TEKS LATIHAN:
Katakanlah, jika terdapat dua fatwa dimana salah satunya menyebutkan bahwa menggambar adalah sebuah perbuatan dosa yang tidak terampuni, dan satu yang lainnya menyebutkan bahwa menggambar untuk meningkatkan kecintaan manusia terhadap ciptaan-ciptaan Allah adalah diperbolehkan, pasti Saya akan cenderung memilih fatwa yang ke dua. Karena dosa Saya akan terhitung lebih kecil ketika Saya memegang fatwa yang ke dua dibandingkan ketika Saya memegang fatwa yang pertama. Ini adalah satu contoh bagaimana Saya menggunakan ego Saya untuk membenarkan ha-hal yang telah Saya lakukan.

TUGAS YANG DIKERJAKAN:
**1)** Tampilkan seluruh bagian teks latihan, mulai dari "Katakanlah, jika terdapat" terus sampai ke "telah Saya lakukan.".
**2)** Jawablah secara singkat berdasarkan teks latihan.
(a) Menurut fatwa pertama, menggambar tergolong perbuatan apa?
(b) Fatwa yang mana yang cenderung dipilih penulis?
(c) Apa yang dipakai penulis untuk membenarkan hal-hal yang telah dilakukannya?
Gunakan teks latihan di atas sebagai satu-satunya sumber.

DATA YANG DIBERIKAN:
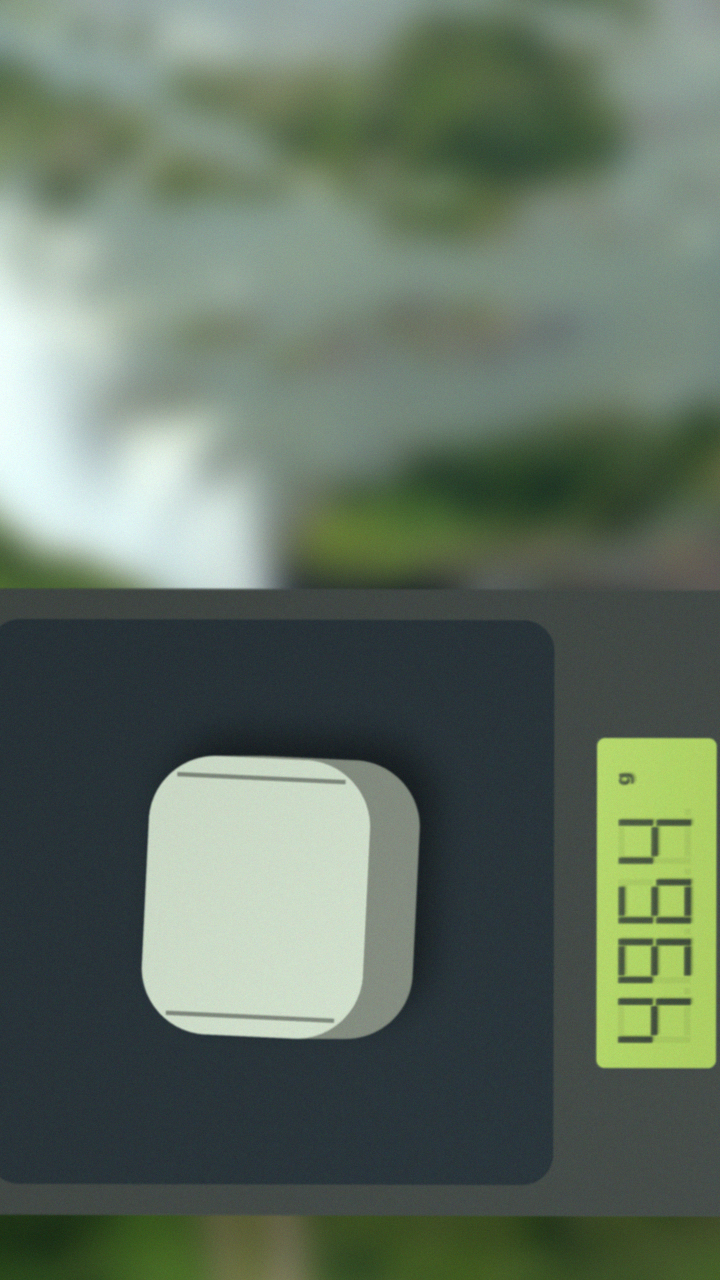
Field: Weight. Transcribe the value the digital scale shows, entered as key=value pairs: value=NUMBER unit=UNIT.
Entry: value=4964 unit=g
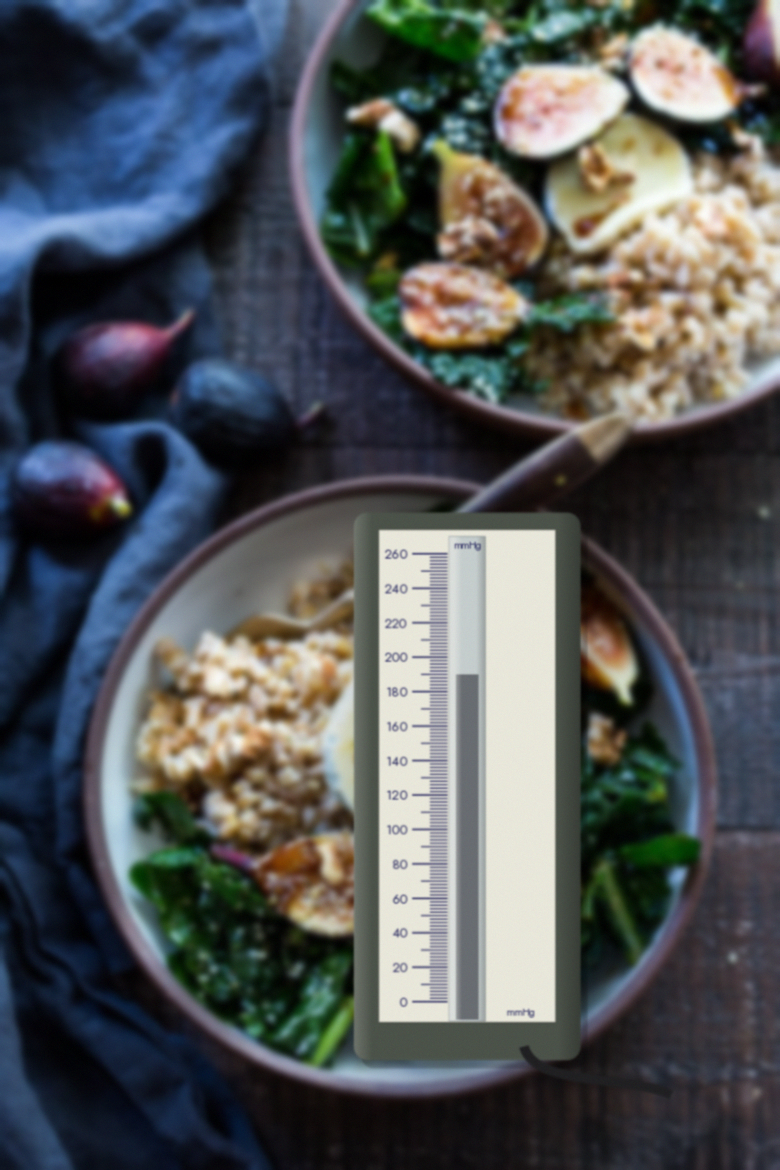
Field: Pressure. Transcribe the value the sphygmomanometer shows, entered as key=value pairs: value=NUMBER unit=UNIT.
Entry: value=190 unit=mmHg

JAWABAN TIAP NOMOR:
**1)**
Katakanlah, jika terdapat dua fatwa dimana salah satunya menyebutkan bahwa menggambar adalah sebuah perbuatan dosa yang tidak terampuni, dan satu yang lainnya menyebutkan bahwa menggambar untuk meningkatkan kecintaan manusia terhadap ciptaan-ciptaan Allah adalah diperbolehkan, pasti Saya akan cenderung memilih fatwa yang ke dua. Karena dosa Saya akan terhitung lebih kecil ketika Saya memegang fatwa yang ke dua dibandingkan ketika Saya memegang fatwa yang pertama. Ini adalah satu contoh bagaimana Saya menggunakan ego Saya untuk membenarkan ha-hal yang telah Saya lakukan.

**2)**
(a) Perbuatan dosa yang tidak terampuni.
(b) Fatwa yang kedua.
(c) Egonya.